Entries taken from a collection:
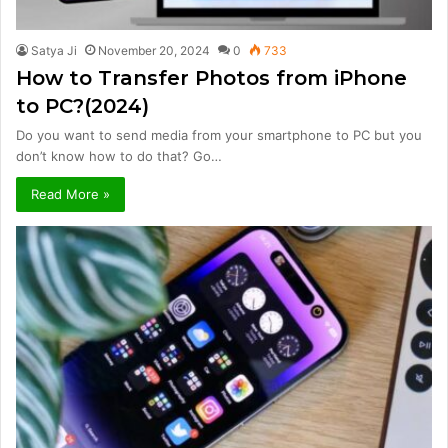
Satya Ji
November 20, 2024
0
733
How to Transfer Photos from iPhone
to PC?(2024)
Do you want to send media from your smartphone to PC but you
don’t know how to do that? Go…
Read More »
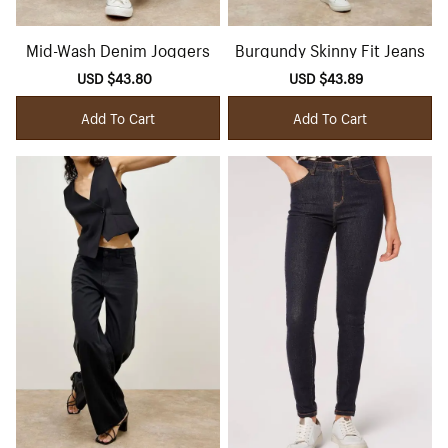
Mid-Wash Denim Joggers
Burgundy Skinny Fit Jeans
Sale
USD $43.80
Regular
Sale
USD $43.89
Regular
price
price
price
price
Add To Cart
Add To Cart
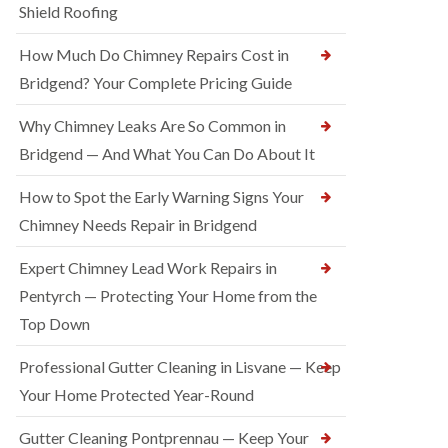
Shield Roofing
How Much Do Chimney Repairs Cost in
Bridgend? Your Complete Pricing Guide
Why Chimney Leaks Are So Common in
Bridgend — And What You Can Do About It
How to Spot the Early Warning Signs Your
Chimney Needs Repair in Bridgend
Expert Chimney Lead Work Repairs in
Pentyrch — Protecting Your Home from the
Top Down
Professional Gutter Cleaning in Lisvane — Keep
Your Home Protected Year-Round
Gutter Cleaning Pontprennau — Keep Your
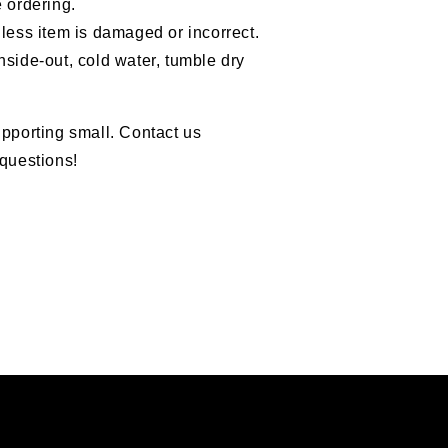
 ordering.
less item is damaged or incorrect.
nside-out, cold water, tumble dry
pporting small. Contact us
questions!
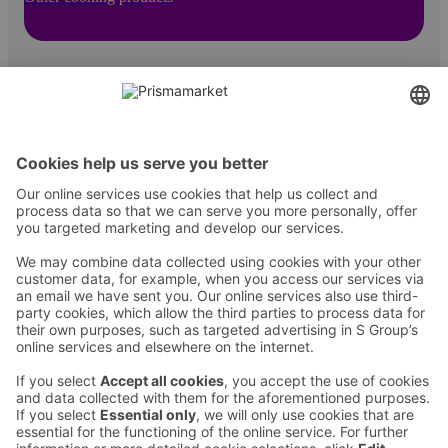
Contact
Instructions
Terms and conditions
Prisma Konto
Language
:
ET
EN
RU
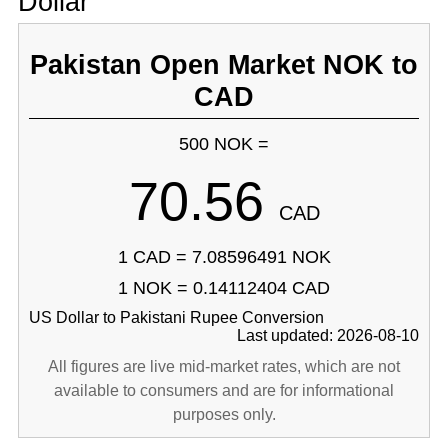
Dollar
Pakistan Open Market NOK to
CAD
500 NOK =
70.56
CAD
1 CAD = 7.08596491 NOK
1 NOK = 0.14112404 CAD
US Dollar to Pakistani Rupee Conversion
Last updated: 2026-08-10
All figures are live mid-market rates, which are not
available to consumers and are for informational
purposes only.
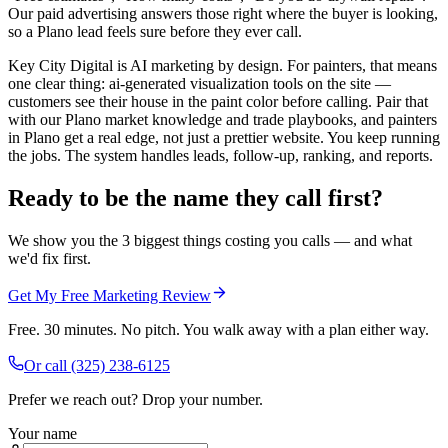
Our paid advertising answers those right where the buyer is looking,
so a Plano lead feels sure before they ever call.
Key City Digital is AI marketing by design. For painters, that means
one clear thing: ai-generated visualization tools on the site —
customers see their house in the paint color before calling. Pair that
with our Plano market knowledge and trade playbooks, and painters
in Plano get a real edge, not just a prettier website. You keep running
the jobs. The system handles leads, follow-up, ranking, and reports.
Ready to be the name they call first?
We show you the 3 biggest things costing you calls — and what
we'd fix first.
Get My Free Marketing Review
Free. 30 minutes. No pitch. You walk away with a plan either way.
Or call
(325) 238-6125
Prefer we reach out? Drop your number.
Your name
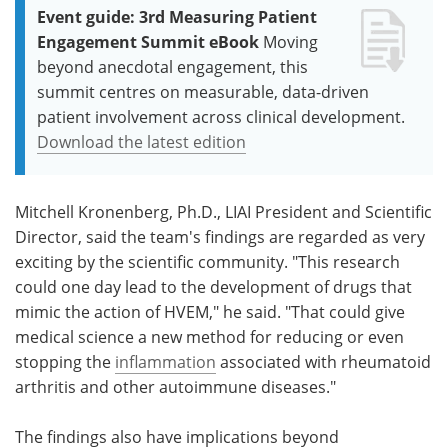
Event guide: 3rd Measuring Patient
Engagement Summit eBook
Moving
beyond anecdotal engagement, this
summit centres on measurable, data-driven
patient involvement across clinical development.
Download the latest edition
Mitchell Kronenberg, Ph.D., LIAI President and Scientific
Director, said the team's findings are regarded as very
exciting by the scientific community. "This research
could one day lead to the development of drugs that
mimic the action of HVEM," he said. "That could give
medical science a new method for reducing or even
stopping the
inflammation
associated with rheumatoid
arthritis and other autoimmune diseases."
The findings also have implications beyond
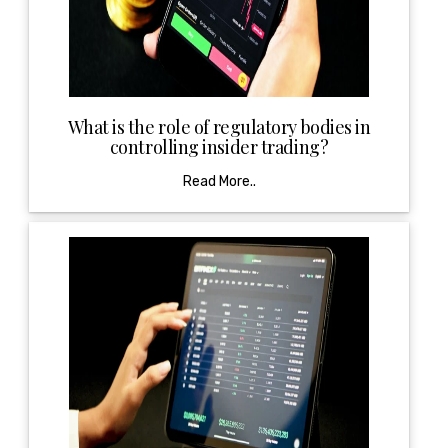
What is the role of regulatory bodies in
controlling insider trading?
Read More..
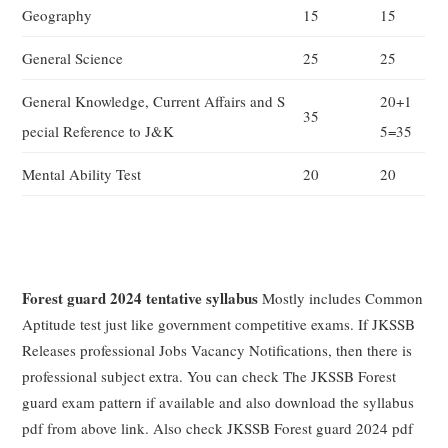
Geography
15
15
General Science
25
25
General Knowledge, Current Affairs and S
20+1
35
pecial Reference to J&K
5=35
Mental Ability Test
20
20
Forest guard 2024 tentative syllabus
Mostly includes Common
Aptitude test just like government competitive exams. If JKSSB
Releases professional Jobs Vacancy Notifications, then there is
professional subject extra. You can check The JKSSB Forest
guard exam pattern if available and also download the syllabus
pdf from above link. Also check JKSSB Forest guard 2024 pdf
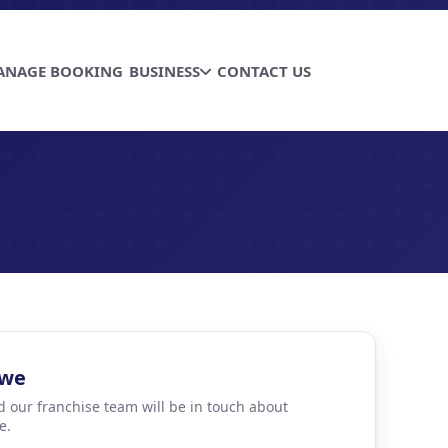
ANAGE BOOKING
BUSINESS
CONTACT US
bwe
d our franchise team will be in touch about
e.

**Work required:** Update the listing between the lines holding "Event guide: 3rd Measuring Patient" and "Read More..", inclusive, so that "findings" becomes "results" and nothing else changes. Give only those lines, leaving out the pictures.

**Answer for this exercise:**
Event guide: 3rd Measuring Patient
Engagement Summit eBook
Moving
beyond anecdotal engagement, this
summit centres on measurable, data-driven
patient involvement across clinical development.
Download the latest edition
Mitchell Kronenberg, Ph.D., LIAI President and Scientific
Director, said the team's results are regarded as very
exciting by the scientific community. "This research
could one day lead to the development of drugs that
mimic the action of HVEM," he said. "That could give
medical science a new method for reducing or even
stopping the
inflammation
associated with rheumatoid
arthritis and other autoimmune diseases."
The results also have implications beyond
What is the role of regulatory bodies in
controlling insider trading?
Read More..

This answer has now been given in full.